Approach 1 (Using String Stream/Builder)
For this problem we can use simple string stream or builder class to modify the given string.
We can use a string builder (in case of java) and string stream (in case of C++) to convert given string to output string.
We will traverse the input string from left to right. If any character is ‘.’ then, we will append “[.]” in output string. Otherwise we will simply append the character in output string too.
Algorithm
- Create an empty string stream or builder.
- Run a for loop to traverse each character of given string.
- For each character in string. If character is ‘.” then append “[.]” to string builder. Else append the same character to string builder.
- Convert the stream/builder to string and return it.
Implementation for Defanging an IP Address Leetcode Solution
C++ Program
#include <iostream>
#include <sstream>
using namespace std;
string defangIPaddr(string address)
{
std::stringstream ss;
for(int i=0;i<address.length();i++){
if(address[i]=='.'){
ss<<"[.]";//replacing . with [.]
}else{
ss<<address[i];
}
}
return ss.str();
}
int main()
{
cout << defangIPaddr("1.1.1.1");
}1[.]1[.]1[.]1
Java Program
import java.util.*;
import java.lang.*;
class Solution
{
public static String defangIPaddr(String address)
{
StringBuilder sb=new StringBuilder();
for(int i=0;i<address.length();i++){
if(address.charAt(i)=='.'){
sb.append("[.]");
}else{
sb.append(address.charAt(i));
}
}
return sb.toString();
}
public static void main(String args[])
{
System.out.println(defangIPaddr("1.1.1.1"));
}
}1[.]1[.]1[.]1
Complexity Analysis for Defanging an IP Address Leetcode Solution
Time Complexity
O(n) : we are traversing the given string linearly, Thus it’s O(n).
Space Complexity
O(n) : In case of java we have used string builder which is linear extra space and in case of C++ we have used string stream thus space complexity is O(n).
Approach 2 (Using In-built Function)
We will use regex replace function in C++ and replace all function in java:
We can use regex_replace function of C++ to replace all “.” to “[.]”.
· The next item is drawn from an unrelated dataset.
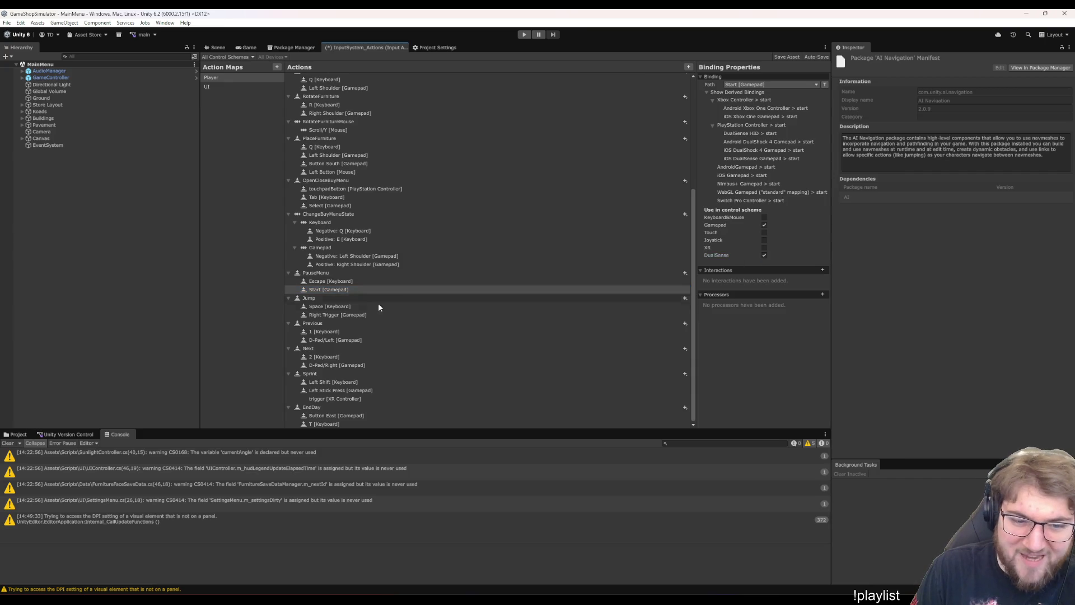
# - Check the Right Trigger jump binding and try enabling DualSense on D-Pad/Left
pyautogui.click(368, 315)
Also, in case of java, we can use replaceAll() function to replace all “.” to “[.]”.
Implementation for Defanging an IP Address Leetcode Solution
C++ Program
#include <iostream>
#include <regex>
using namespace std;
string defangIPaddr(string address)
{
return regex_replace(address, regex("[.]"), "[.]");
//. is covered by [] from both sides because . itself works as pipe and will give wrong result if not used like [.]
}
int main()
{
cout << defangIPaddr("1.1.1.1");
}1[.]1[.]1[.]1
Java Program
import java.util.*;
import java.lang.*;
class Solution
{
public static String defangIPaddr(String address)
{
/*
A period (.) has a special meaning there as does a pipe (|) as does a curly brace (}).
You need to escape them all using // before '.'.
*/
return address.replaceAll("\\.","[.]");
}
public static void main(String args[])
{
System.out.println(defangIPaddr("1.1.1.1"));
}
}1[.]1[.]1[.]1
Complexity Analysis for Defanging an IP Address Leetcode Solution
Time Complexity
Time complexity will depend upon the internal implementation of the pre-defined functions.
Space Complexity
Space complexity will also depend upon the internal implementation of the pre-defined functions.